Craig_Robinson · October 16, 2020, 1:47pm

Hi All - might seem the same as other topics I’ve found in a search, but the circumstances of this one are slightly different and none of the solutions that appear in other topics are either applicable, or otherwise do not work.

I have an otherwise perfectly working Web application running on an Ionos server running CentOS. No problems in general, but then intermittently and without warning the server randomly starts to scream a Server 500 error for new requests.

Again (as reported in other posts), the fault seems to be (from examing the logs) in the cgi file reported as:

i. Unitialised variable $length on line 131 and 130 (appearing once for each line)
ii.

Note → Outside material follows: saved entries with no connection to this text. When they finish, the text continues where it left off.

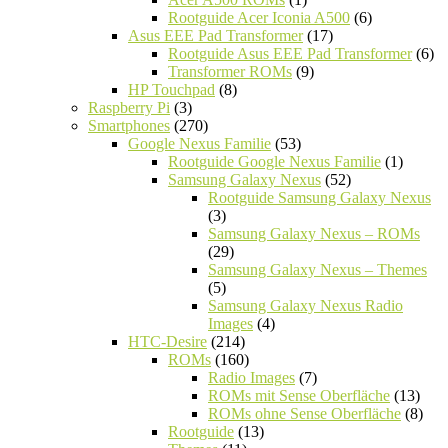
Rootguide Acer Iconia A500
(6)
Asus EEE Pad Transformer
(17)
Rootguide Asus EEE Pad Transformer
(6)
Transformer ROMs
(9)
HP Touchpad
(8)
Raspberry Pi
(3)
Smartphones
(270)
Google Nexus Familie
(53)
Rootguide Google Nexus Familie
(1)
Samsung Galaxy Nexus
(52)
Rootguide Samsung Galaxy Nexus
(3)
Samsung Galaxy Nexus – ROMs
(29)
Samsung Galaxy Nexus – Themes
(5)
Samsung Galaxy Nexus Radio
Images
(4)
HTC-Desire
(214)
ROMs
(160)
Radio Images
(7)
ROMs mit Sense Oberfläche
(13)
ROMs ohne Sense Oberfläche
(8)
Rootguide
(13)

Many repetitive reports of undefined symbol reference in line 118

In this case however, the problem is not with new loads, new apps etc. but with an otherwise working application that may go for days or weeks without any problems at all, followed by the random appearance of the error.

The solution is to simply run a killall [appname] and the connections start working again.

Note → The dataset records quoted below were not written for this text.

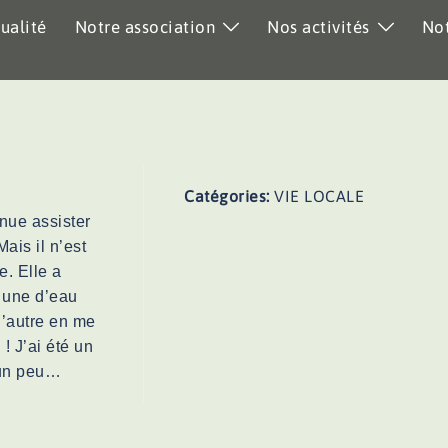
ualité
Notre association
Nos activités
Not
Catégories:
VIE LOCALE
nue assister
ais il n’est
e. Elle a
 une d’eau
l’autre en me
 ! J’ai été un
 un peu…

Anyone seen this one before / have any ideas of cause?

Mike_D · October 16, 2020, 2:42pm

This appears to be a Web 1 project (since Web 2 doesn’t support CGI builds). What Xojo version are you using?

When I build for linux as CGI using 2019R1.1, here are lines 118-131 of the cgi script (which is PERL):

	print $sock $body;
	
	my $continue = 0;
	my $loopcount = 0;
	do {
		$sock->recv($type,1);
		$sock->recv($length,4);
		
		$type = unpack('C',$type);
		$length = unpack(PACK_KEY,$length);
		
		$response = '';
		do {
			my $chunk_size = $length - length($response);

the variable $sock is defined earlier at line 47:

my $sock = create_socket($app_port);

My guess is that create_socket() is failing, but no idea why that would be…

KevinW · October 16, 2020, 2:45pm

We have a couple of apps that run on the older web framework and see something similar but it happens maybe 2 or 3 times a year. At one point a couple of years ago it was happening somewhat regularly and I think it was bad actors hitting the apps and causing issues. I put the apps behind a basic authentication form generated for apache and now it happens maybe once or twice a year, so I don’t really worry about it any more.

I’d like to upgrade those apps to web 2 at some point, but I don’t think it’s ready quite yet, so I’m just in a holding pattern.

Craig_Robinson · October 16, 2020, 2:52pm

Similar here - this app is quite a size, and uses a lot of internally created custom. In amongst all the other work, it could take us a couple of years to update.

Craig_Robinson · October 16, 2020, 2:56pm

Yes it is, latest version prior to Web2.

That’s the big puzzle really, as everything works fine until the sudden failure - same script, same environment. On the one hand I’m hoping that it is purely external and something the host is doing that triggers it rather than the app, but then on the other hand if it is it will be a pain to try and track and fix.

Greg_O_Lone · October 17, 2020, 1:39pm

The errors you listed are coming from the cgi script and are related to one of two problems…

The app is not running and could not be started
The app is running but is not responding.

I suspect it’s the latter because we’ve seen this in many configurations over the years.

The app is caught in a tight loop and can’t respond
The app is running low on memory’s
The app is running low on disk space

Craig_Robinson · October 17, 2020, 3:58pm

Thanks Greg.

I’m sorry to say that (1) seems to be the only likely option, as checking the memory and disk space usage on the host reveals it to be pretty normal.

Right now however, I’m finding a hard time thinking what the loop might be - the only large / tight loops we have in there now are all handed off to threads and as it is so random and often goes a while without occurring, tracking it may be an issue - especially if it is being triggered by a single client and not the general cohort.

Time to start digging.

Greg_O_Lone · October 17, 2020, 5:57pm

Make sure those threads yield time through the sleep method.